When I was in high school everyone around me was talking about their future plans and what they wanted to be and I never really had an answer. I was interested in many things and choosing just one felt sad and depressing. What if I get bored in my chosen profession? What if I hate it after a few years? What if I make the wrong choice? When it came time to declare my major at college I went with International Business with a minor in Spanish. I thought that would give me a lot of different directions and I knew I liked the Spanish language. I figured that I would never be able to learn all there is to know about the language and culture so that would take care of the potential boredom part and the business seemed like something that would have some variety and a broad range of options. However, once I took a business class I realized that was not for me. Even though I received an A in the class I absolutely hated every minute of it. It was soooooo boring and didn't put my creative skills to use in a way that I thought would work for the long-term. So, I went back to the drawing board and actually visited the campus counseling center where I took an aptitude test and spent weeks going over the results with a counselor to decide my future. In the end, I kept the Spanish part and ditched the business side in favor of education. Now, I would like to state that for the entirety of my school career I had sworn up and down that I would never be a teacher because my Mom was a teacher and made it seem terrible. But, low and behold, that is what I went with.
I will say that I don't regret that decision. I loved teaching and it served me well but with the current state of education in the U.S. it became an untenable situation for me. Teaching provided me with the opportunity to apply my multi-tiered skillset and enabled me to feel like I was contributing to the world and that I was of value. So, when I transitioned into the corporate world I had quite a shock when I realized that I was hired for a specific and very small portion of my skillset and to remove myself from the tiny box in which I had been placed would be a challenge. I also experienced an environment where my gifts were not recognized as valuable but instead as a threat to their job and status within the company.

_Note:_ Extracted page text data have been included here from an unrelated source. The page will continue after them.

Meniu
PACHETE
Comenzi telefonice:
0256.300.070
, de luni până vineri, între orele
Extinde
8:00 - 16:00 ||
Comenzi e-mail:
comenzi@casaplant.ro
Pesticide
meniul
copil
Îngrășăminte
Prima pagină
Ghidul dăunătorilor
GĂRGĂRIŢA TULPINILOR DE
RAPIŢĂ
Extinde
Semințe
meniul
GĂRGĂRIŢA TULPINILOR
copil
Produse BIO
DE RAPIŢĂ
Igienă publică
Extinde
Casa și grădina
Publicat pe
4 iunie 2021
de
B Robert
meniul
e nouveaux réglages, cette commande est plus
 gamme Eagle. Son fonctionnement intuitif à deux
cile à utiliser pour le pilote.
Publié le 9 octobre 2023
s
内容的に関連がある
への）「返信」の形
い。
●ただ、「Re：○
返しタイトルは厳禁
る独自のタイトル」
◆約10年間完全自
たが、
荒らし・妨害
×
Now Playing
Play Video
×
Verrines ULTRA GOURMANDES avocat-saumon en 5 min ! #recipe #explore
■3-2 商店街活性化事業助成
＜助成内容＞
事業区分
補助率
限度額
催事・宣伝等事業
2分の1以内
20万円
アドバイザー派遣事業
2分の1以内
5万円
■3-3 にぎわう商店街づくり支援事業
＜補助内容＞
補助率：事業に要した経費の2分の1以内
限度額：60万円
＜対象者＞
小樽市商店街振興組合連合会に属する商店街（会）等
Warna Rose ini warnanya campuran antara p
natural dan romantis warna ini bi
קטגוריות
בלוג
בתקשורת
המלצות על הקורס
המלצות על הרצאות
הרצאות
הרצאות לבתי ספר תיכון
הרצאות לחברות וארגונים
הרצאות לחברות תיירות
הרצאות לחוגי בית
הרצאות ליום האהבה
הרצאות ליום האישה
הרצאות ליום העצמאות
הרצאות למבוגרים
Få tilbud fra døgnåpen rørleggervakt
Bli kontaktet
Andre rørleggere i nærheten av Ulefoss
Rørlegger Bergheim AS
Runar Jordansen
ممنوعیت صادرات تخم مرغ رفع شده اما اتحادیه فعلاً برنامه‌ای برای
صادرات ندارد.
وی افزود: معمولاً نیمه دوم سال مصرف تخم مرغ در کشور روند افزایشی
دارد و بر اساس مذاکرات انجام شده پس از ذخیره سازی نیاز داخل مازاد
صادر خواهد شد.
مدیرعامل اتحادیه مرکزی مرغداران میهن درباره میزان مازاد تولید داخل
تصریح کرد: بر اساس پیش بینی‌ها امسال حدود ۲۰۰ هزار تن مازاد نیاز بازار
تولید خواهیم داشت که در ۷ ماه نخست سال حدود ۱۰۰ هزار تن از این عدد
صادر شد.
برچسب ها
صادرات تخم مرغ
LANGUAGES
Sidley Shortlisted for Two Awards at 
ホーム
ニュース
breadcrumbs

So, after almost one year at my new, big girl job. I am looking for a change. I realize now that I need a position that values all of the parts of me and wants to utilize all of my skills. This year has been the worst experience for my mental health and I recognize that my big personality and broad skillset is not for everyone but I am sure I will find somewhere that I feel valued for all I have to offer.
To wrap up my little quasi-diary entry to the internet, I'm still here and plan on going back to my roots by exploring all of my interests again so you'll definitely be seeing some great new content soon.
I just want to end this by saying that if you are also a multi-passionate, big and loud personality that you have so much to offer and you should never hide your light to fit in. Instead, you should venture off to find somewhere that accepts you for who you are and appreciates all that you have to offer. Life is too short to spend it second-guessing every action and holding back all of the wonderful things you have to offer just because others are threatened by you or don't understand you. You can only control your actions. I know that I enter all interactions with an open mind and heart and that I only ever have the best intentions.
Wish me luck on my next adventure and on fully accepting who I am and what I have to offer and if this post resonates with you I'd love to hear from you and be a kind and listening ear if you want to talk.